Türkiye solunun başlangıcı ve isyanı bu nesille başlar.
Yani köyden kente gelen ve kentte her türlü barınma ve yaşam hakkının köyden daha kötü olduğu çamur deryası sokaklar,susuz mahallelerin orta yerinde ''batsın bu dünya'' şarkılarının acı feryatları içinde düzene isyan bayrağı açmışlardır.
Bu ülkede köyün romanı yazılmıştır,kırsalın acıları roman olmuştur ama köyden kente gelen ve son elli yıldır büyük acılarla kentleşme sancıları çeken toplum katmanlarının acılarının romanı yazılmamıştır.
Köyün romanı Fakir Baykurt,Orhan Kemal,Kemal Tahir,Yaşar Kemal v.b gibi bir çok yazar tarafından yazılmıştır.
Oysa şehirde çamurlu sokakların,susuz gecekonduların,emeğin sömürülmesinin,fakir mahalle çocuklarının,genç kızlarının nasıl da kapitalizmin acımasız çarkları içinde ezilip yok olduğunun romanı yazılmamıştır.
İşte bu gün Mustafa Sarıgül ve onun neslinin çocukları ne kadar zengin olursa olsun, ne kadar parası çok olursa olsun, ''ne bir eksik ne bir fazla'' kitabında ''ben ezildim, yok oldum, itildim, kakıldım, benim köylülüğüm şehrin ayakları altında pas pas oldu'' söylemine isyandır.
Bundan dolayı bu insanlar bu gün saraylarda da otursalar,her gün havyarda yeseler,sabah kahvaltısını Paris'te,öğlen yemeğini Moskova da yeseler, Anadolu köyünün ezilmiş ruh hallerinin çocuklarıdır.

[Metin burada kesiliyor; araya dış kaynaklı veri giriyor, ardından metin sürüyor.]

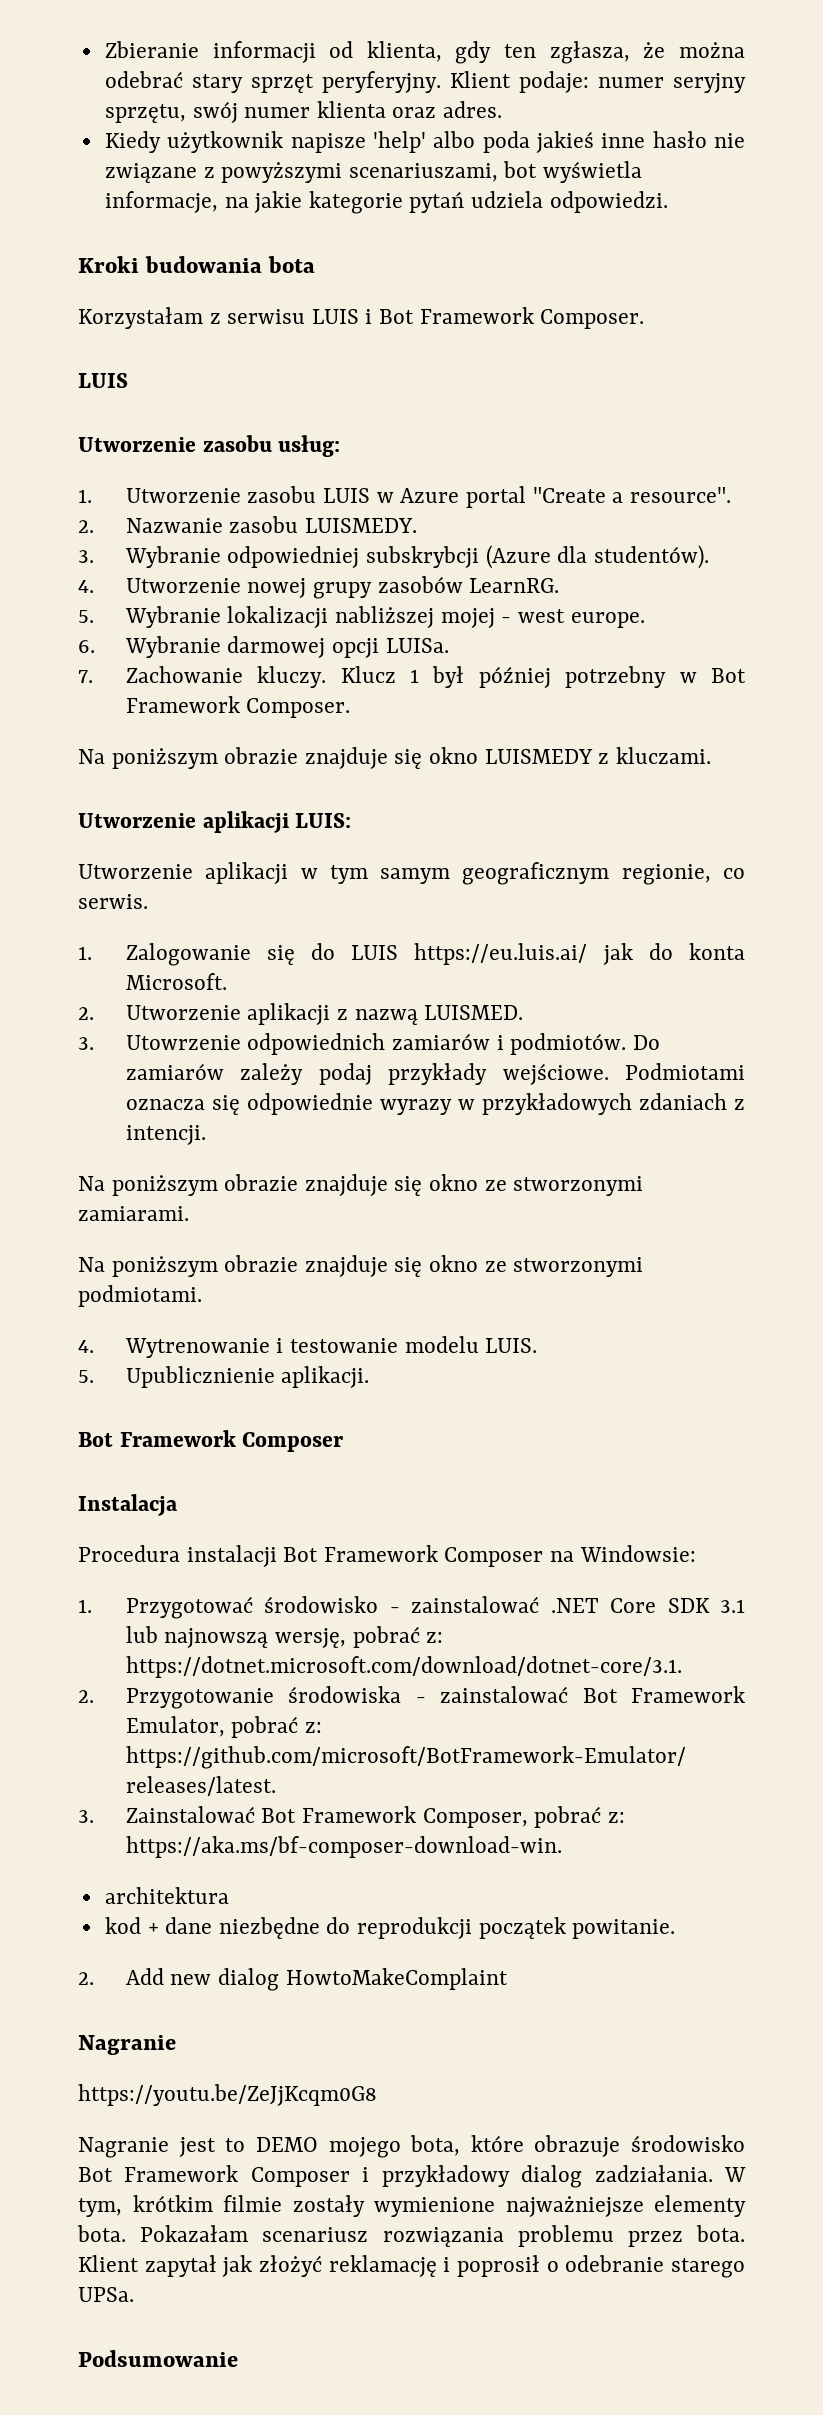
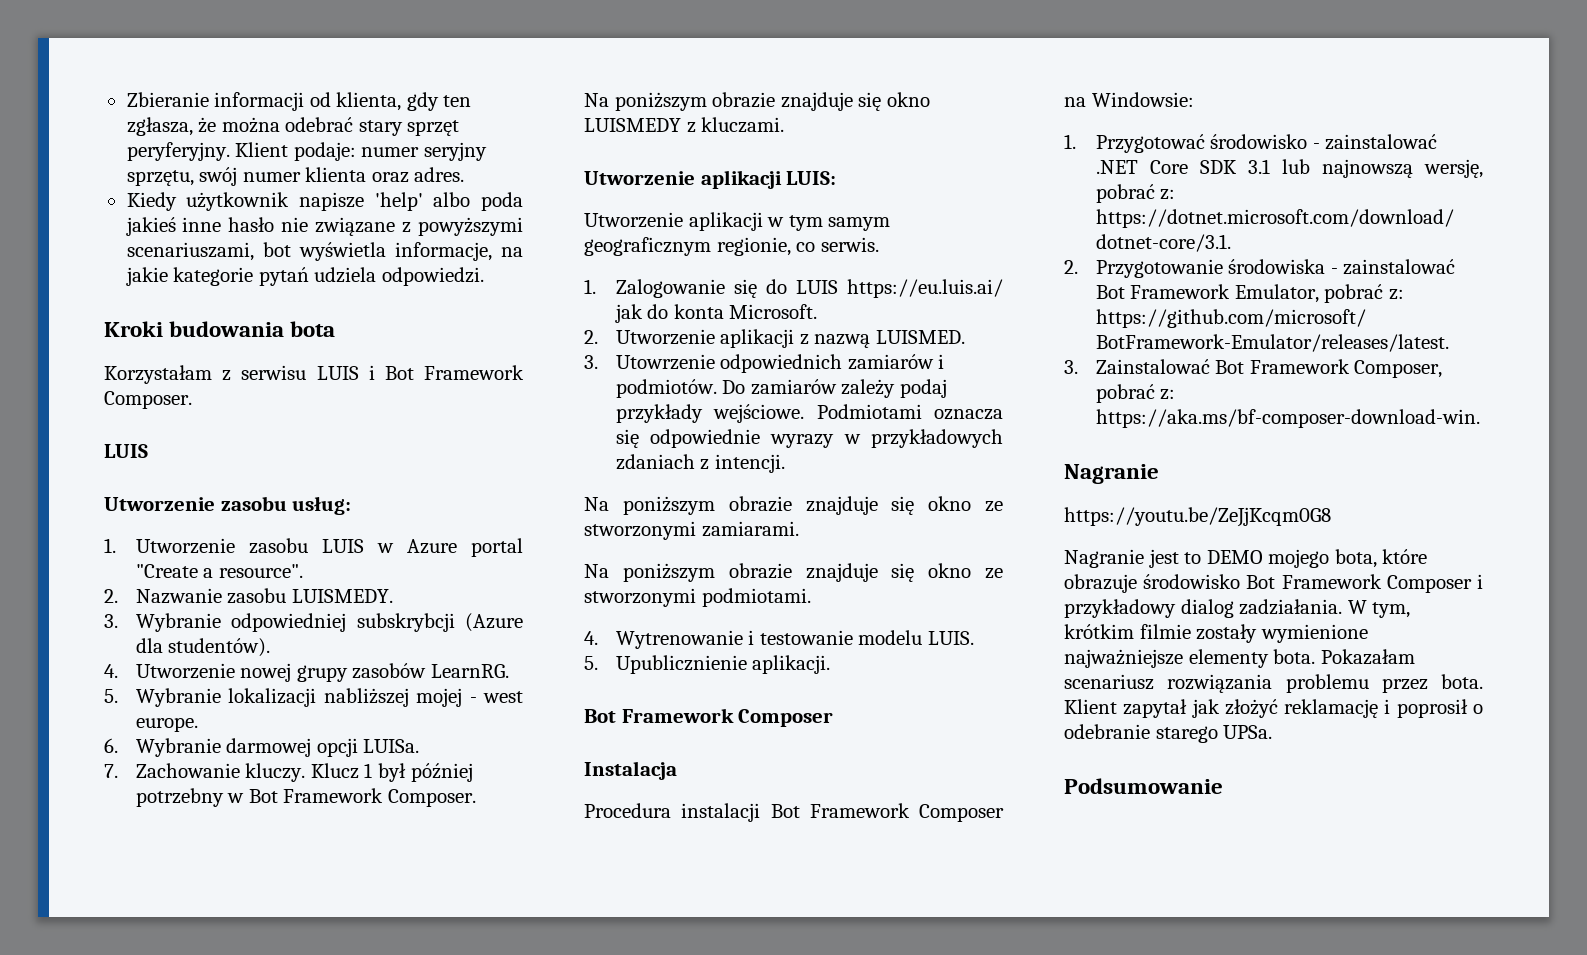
[104,1887,229,1904] [104,1917,676,1939] [78,1968,508,1991] // architektura // kod + dane niezbędne do reprodukcji początek powitanie. // 2. Add new dialog HowtoMakeComplaint -> (1480, 418) none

Bundan dolayı, bu insanalr ne kadar varlıklı olursa olsunlar, ne kadar büyük makamlarda da olsalar, bir yoksul çocuk,açım diyen bir işçi,mağdurum diyeni, sokakta yatanı görseler onların ezik ruh dünyalarını allak bullak etmeye yeterlidir.
İşte bu ruh dünyasının ezilmiş çocukları  şehirleri, ülkeyi, ilçeleri yönetmeye talep açmış durumdalar.
Bu insanların yönetimlerde olmaları fakirlerin, yoksulların, ezilenlerin elli yıl sonra hala batsın bu dünya diyenlerin sesi nefesi umudu olacaktır.
Onların bu gün cilalı saçları,renkli kravatları, cicili bicili takım elbiseleri ve lüks içinde geçen hayatları bile olsa, onlar dünün ezilmişleri, örselenmişleri, itilmiş kakılmışlarıdır.
Bu gün onlarda,ezilenlerin sesi olmak için, onların yanında yer almak için, İstanbul'a ve İstanbul şehrinin ilçelerine yönetici olmak için talep açtılar.
Onlar sizden biridir ve onları kucaklamak ise sizlerin görevidir.
Bir kitabın hatırlattıklarıyla ve  2014 mart ayı seçimlerine  biraz da bu pencereden bakalım dedik.